Les Français de l’étranger devraient se satisfaire de leur nouvelle représentation au Parlement et se borner à agir pour la France dans leur seul pays de résidence ! Or une telle vision de notre diaspora est anachronique. Aujourd’hui, plus que jamais, le débat politique national a besoin d’être nourri par le point de vue de nos expatriés. Les récents événements en Afrique du Nord et au Moyen-Orient l’ont encore montré.

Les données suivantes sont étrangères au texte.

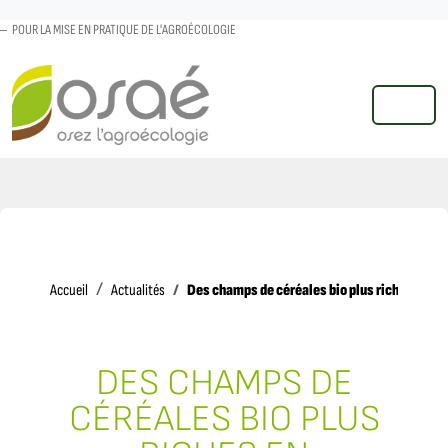
POUR LA MISE EN PRATIQUE DE L'AGROÉCOLOGIE
MENU
Accueil
Des champs de céréales bio plus riches en adv
Accueil
Actualités
DES CHAMPS DE
CÉRÉALES BIO PLUS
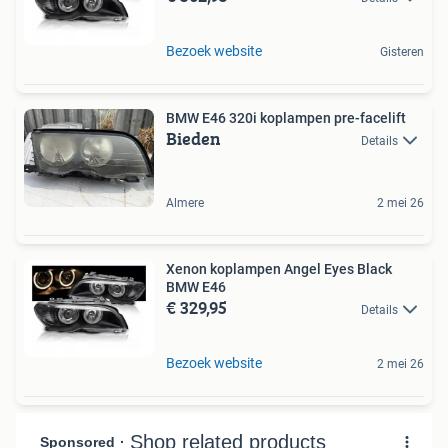
Bezoek website
Gisteren
BMW E46 320i koplampen pre-facelift
Bieden
Details
Almere
2 mei 26
Xenon koplampen Angel Eyes Black
BMW E46
€ 329,95
Details
Bezoek website
2 mei 26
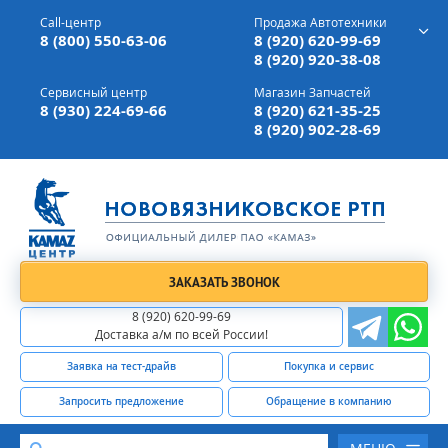
г. Вязники,
ул. Механизаторов, д 90
Call-центр
Продажа Автотехники
Доставка а/м,
по всей России
8 (800) 550-63-06
8 (920) 620-99-69
8 (920) 920-38-08
Сервисный центр
Магазин Запчастей
8 (930) 224-69-66
8 (920) 621-35-25
8 (920) 902-28-69
ЗАКАЗАТЬ ЗВОНОК
8 (920) 620-99-69
Доставка а/м по всей России!
Заявка на тест-драйв
Покупка и сервис
Запросить предложение
Обращение в компанию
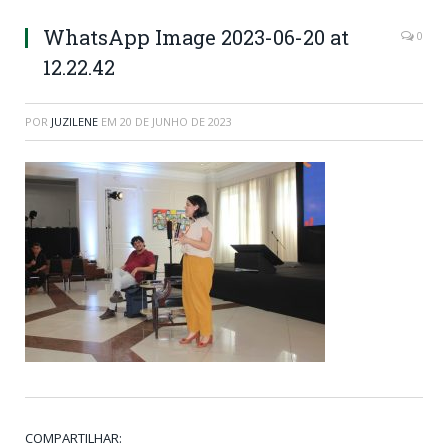
WhatsApp Image 2023-06-20 at
0
12.22.42
POR
JUZILENE
EM
20 DE JUNHO DE 2023
COMPARTILHAR:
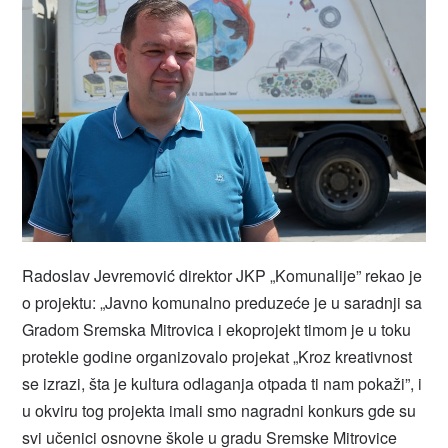
Radoslav Jevremović direktor JKP „Komunalije” rekao je
o projektu: „Javno komunalno preduzeće je u saradnji sa
Gradom Sremska Mitrovica i ekoprojekt timom je u toku
protekle godine organizovalo projekat „Kroz kreativnost
se izrazi, šta je kultura odlaganja otpada ti nam pokaži”, i
u okviru tog projekta imali smo nagradni konkurs gde su
svi učenici osnovne škole u gradu Sremske Mitrovice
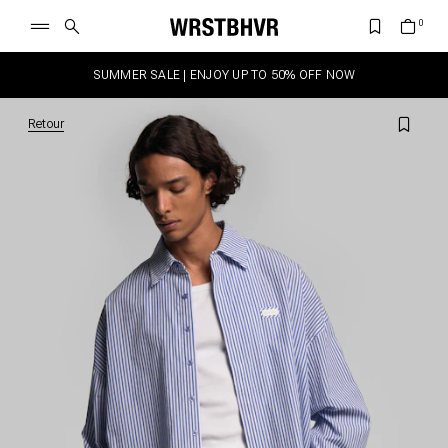
SUMMER SALE | ENJOY UP TO 50% OFF NOW
Retour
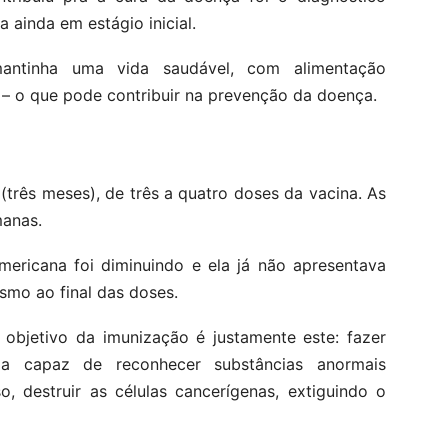
 ainda em estágio inicial.
antinha uma vida saudável, com alimentação
os – o que pode contribuir na prevenção da doença.
três meses), de três a quatro doses da vacina. As
manas.
mericana foi diminuindo e ela já não apresentava
smo ao final das doses.
 objetivo da imunização é justamente este: fazer
a capaz de reconhecer substâncias anormais
o, destruir as células cancerígenas, extiguindo o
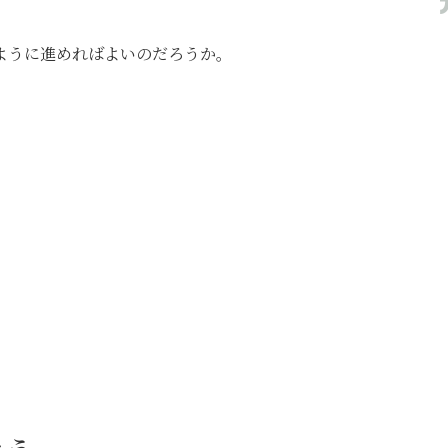
ように進めればよいのだろうか。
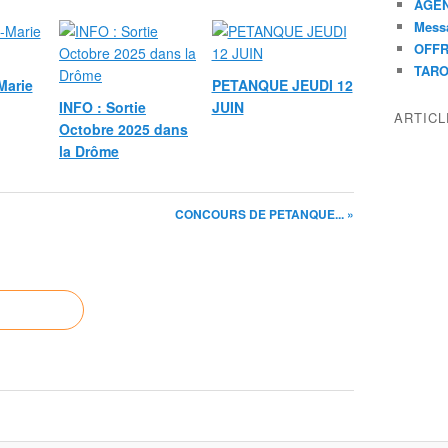
AGEN
Mess
OFFR
TAR
Marie
PETANQUE JEUDI 12
INFO : Sortie
JUIN
ARTIC
Octobre 2025 dans
la Drôme
CONCOURS DE PETANQUE... »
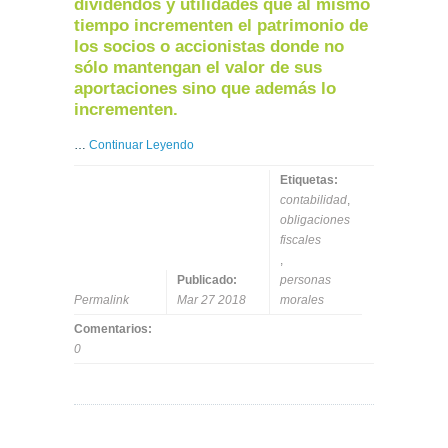
dividendos y utilidades que al mismo
tiempo incrementen el patrimonio de
los socios o accionistas donde no
sólo mantengan el valor de sus
aportaciones sino que además lo
incrementen.
…
Continuar Leyendo
Etiquetas:
contabilidad
,
obligaciones
fiscales
,
Publicado:
personas
Permalink
Mar 27 2018
morales
Comentarios:
0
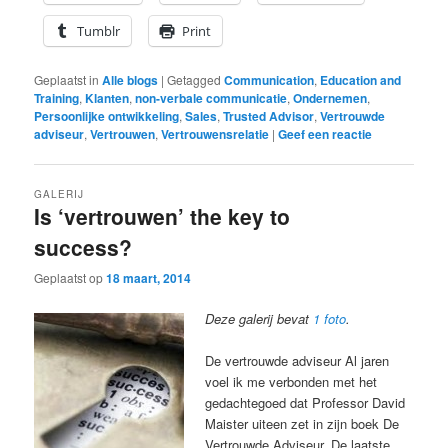
Tumblr
Print
Geplaatst in
Alle blogs
|
Getagged
Communication
,
Education and
Training
,
Klanten
,
non-verbale communicatie
,
Ondernemen
,
Persoonlijke ontwikkeling
,
Sales
,
Trusted Advisor
,
Vertrouwde
adviseur
,
Vertrouwen
,
Vertrouwensrelatie
|
Geef een reactie
GALERIJ
Is ‘vertrouwen’ the key to
success?
Geplaatst op
18 maart, 2014
Deze galerij bevat
1 foto
.
De vertrouwde adviseur Al jaren
voel ik me verbonden met het
gedachtegoed dat Professor David
Maister uiteen zet in zijn boek De
Vertrouwde Adviseur. De laatste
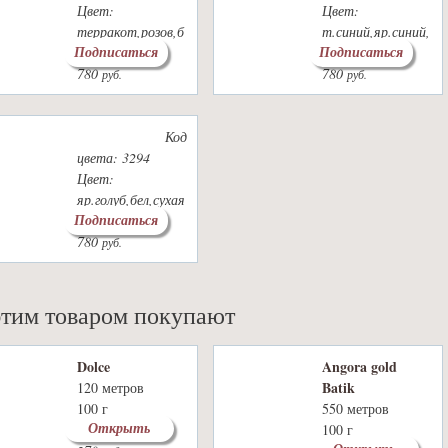
Цвет:
Цвет:
терракот,розов,б
т.синий,яр.синий,
Подписаться
Подписаться
л.розов
серый
780
780
руб.
руб.
Код
цвета: 3294
Цвет:
яр.голуб,бел,сухая
Подписаться
роза
780
руб.
этим товаром покупают
Dolce
Angora gold
Batik
120 метров
100 г
550 метров
Открыть
39 цветов
100 г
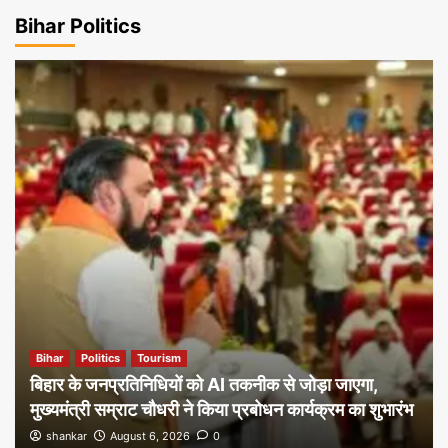
Bihar Politics
Bihar
Politics
Tourism
बिहार के जनप्रतिनिधियों को AI तकनीक से जोड़ा जाएगा,
मुख्यमंत्री सम्राट चौधरी ने किया प्रबोधन कार्यक्रम का शुभारंभ
shankar
August 6, 2026
0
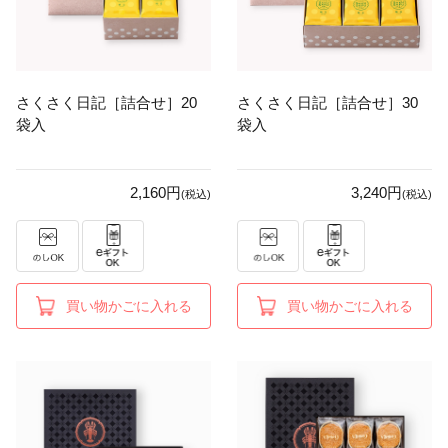
さくさく日記［詰合せ］20
さくさく日記［詰合せ］30
袋入
袋入
2,160円
3,240円
(税込)
(税込)
買い物かごに入れる
買い物かごに入れる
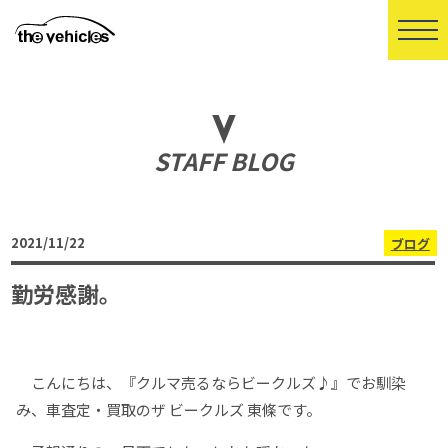
STAFF BLOG
2021/11/22
ブログ
勤労感謝。
こんにちは、『クルマ売るならビークルズ♪』でお馴染
み、車査定・買取のザ ビークルズ 東條です。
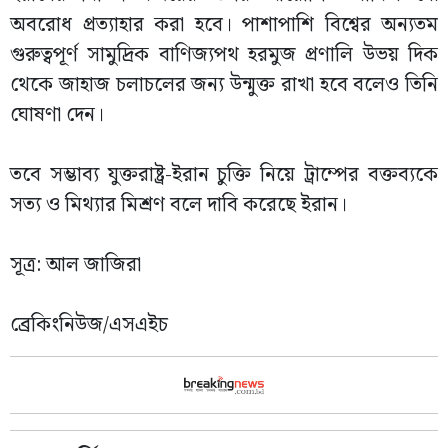
অবরোধ প্রত্যাহার করা হবে। পাশাপাশি বিশ্বের অন্যতম
গুরুত্বপূর্ণ সামুদ্রিক বাণিজ্যপথ হরমুজ প্রণালি উভয় দিক
থেকে জাহাজ চলাচলের জন্য উন্মুক্ত রাখা হবে বলেও তিনি
ঘোষণা দেন।
তবে সম্ভাব্য যুক্তরাষ্ট্র-ইরান চুক্তি নিয়ে ট্রাম্পের বক্তব্যকে
সত্য ও মিথ্যার মিশ্রণ বলে দাবি করেছে ইরান।
সূত্র: আল জাজিরা
ব্রেকিংনিউজ/এসএইচ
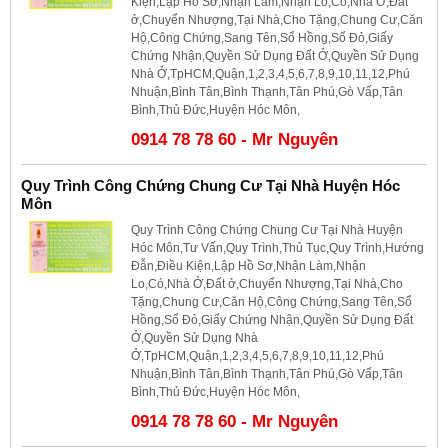
Kiện,Lập Hồ Sơ,Nhận Làm,Nhận Lo,Có,Nhà Ở,Đất
ở,Chuyển Nhượng,Tại Nhà,Cho Tặng,Chung Cư,Căn
Hộ,Công Chứng,Sang Tên,Sổ Hồng,Sổ Đỏ,Giấy
Chứng Nhận,Quyền Sử Dụng Đất Ở,Quyền Sử Dụng
Nhà Ở,TpHCM,Quận,1,2,3,4,5,6,7,8,9,10,11,12,Phú
Nhuận,Bình Tân,Bình Thạnh,Tân Phú,Gò Vấp,Tân
Bình,Thủ Đức,Huyện Hóc Môn,
0914 78 78 60 - Mr Nguyên
Quy Trình Công Chứng Chung Cư Tại Nhà Huyện Hóc
Môn
Quy Trình Công Chứng Chung Cư Tại Nhà Huyện
Hóc Môn,Tư Vấn,Quy Trình,Thủ Tục,Quy Trình,Hướng
Đẫn,Điều Kiện,Lập Hồ Sơ,Nhận Làm,Nhận
Lo,Có,Nhà Ở,Đất ở,Chuyển Nhượng,Tại Nhà,Cho
Tặng,Chung Cư,Căn Hộ,Công Chứng,Sang Tên,Sổ
Hồng,Sổ Đỏ,Giấy Chứng Nhận,Quyền Sử Dụng Đất
Ở,Quyền Sử Dụng Nhà
Ở,TpHCM,Quận,1,2,3,4,5,6,7,8,9,10,11,12,Phú
Nhuận,Bình Tân,Bình Thạnh,Tân Phú,Gò Vấp,Tân
Bình,Thủ Đức,Huyện Hóc Môn,
0914 78 78 60 - Mr Nguyên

Autre dommage collatéral de la création des députés des Français de l’étranger : la proposition de taxer les expatriés – cela vient d’être rappelé. Cette idée absurde a bien sûr été écartée, mais il me semble utile de rappeler que le suffrage n’est plus censitaire. Le droit de vote et son exercice ne sont pas des faveurs qu’il conviendrait d’acheter ! Au contraire, notre nation a tout intérêt à encourager ses membres expatriés à prendre une part active aux débats nationaux et aux élections, eux qui représentent, d’un point de vue électoral, l’équivalent du huitième département français.
À ce sujet, il me semble essentiel que ce nouveau rendez-vous démocratique, si important aux yeux de nos expatriés, ne soit pas affaibli par des parachutages qui mineraient la légitimité des candidats et finiraient par détourner les électeurs des urnes.